Why not use /usr/bin/timeout?

$ timeout --help
Usage: timeout [OPTION] DURATION COMMAND [ARG]...
  or:  timeout [OPTION]
Start COMMAND, and kill it if still running after DURATION.

I've just wrote the following and it seems to work:

ping google.com& PID=$!; sleep 3; kill $PID

Of course you should substitute ping with the command you want to run and 3 with a timeout in seconds. Let me know if you need a more detailed explanation on how it works.
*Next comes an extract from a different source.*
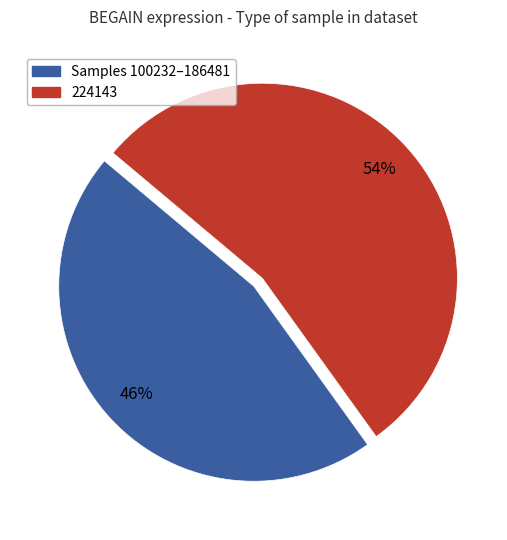

To the nearest percent, what is the difference between the largest and smallest slice percentages?

8%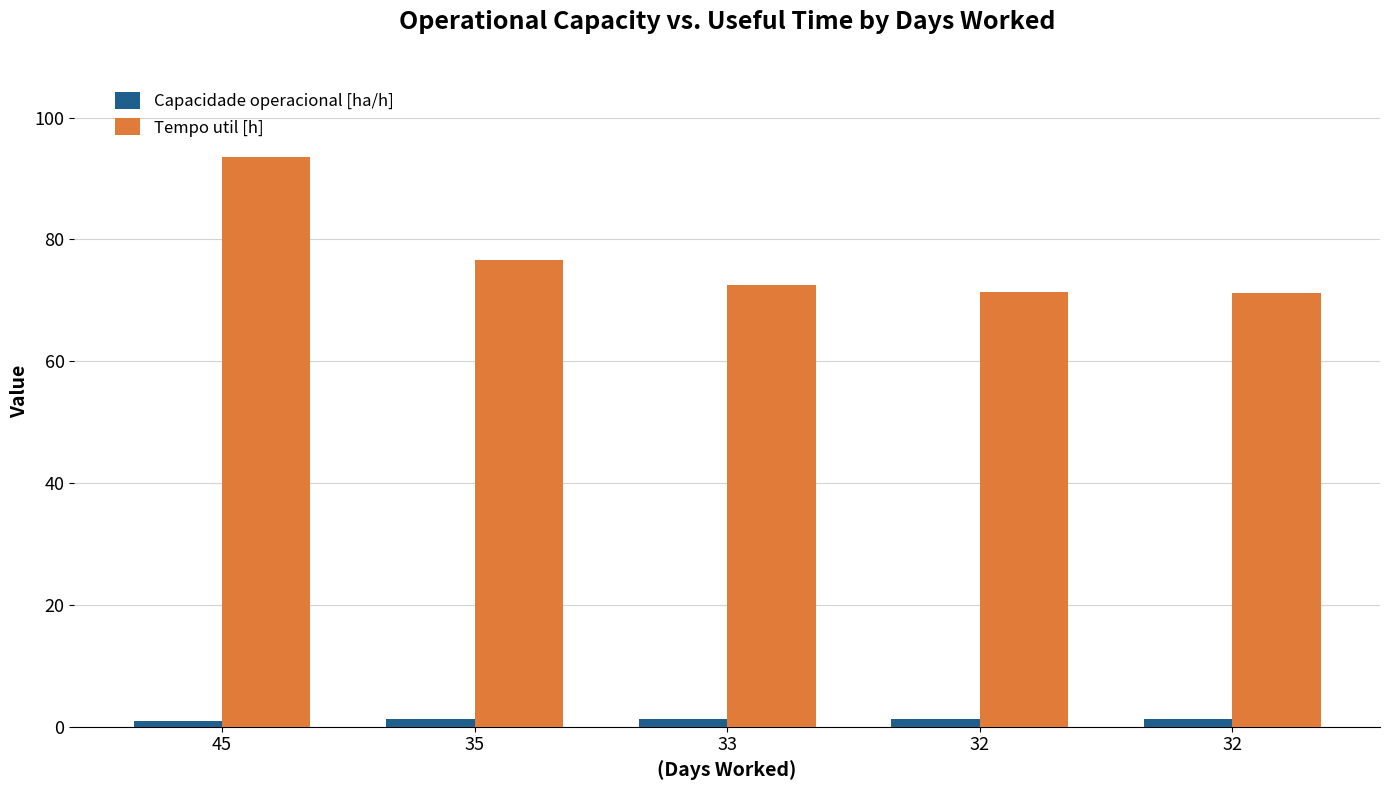

Which label corresponds to the smallest value in the chart?

45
A simple (and not much tested) version of hatimerun:

#!/bin/sh

help(){
    echo "Usage"  >&2
    echo "  $0 -t TIME COMMAND" >&2
    exit 1
}

TEMP=`getopt -o t: -n "$0" -- "$@"`

if [ $? != 0 ] ; then 
    help
fi

eval set -- "$TEMP"

while true ; do
    case "$1" in
    -t) timeout=$2; shift  2;;
    --) shift; break;;
    esac
done

if [ -z "$timeout" ]; then
 help
fi

cmd="$*"

$cmd&
echo "kill $!" | at now+$timeout

See the manpage of at for how to specify the time. Like with at the minimum time resolution is 1 minute.

Another way is to use upstart instead of this script.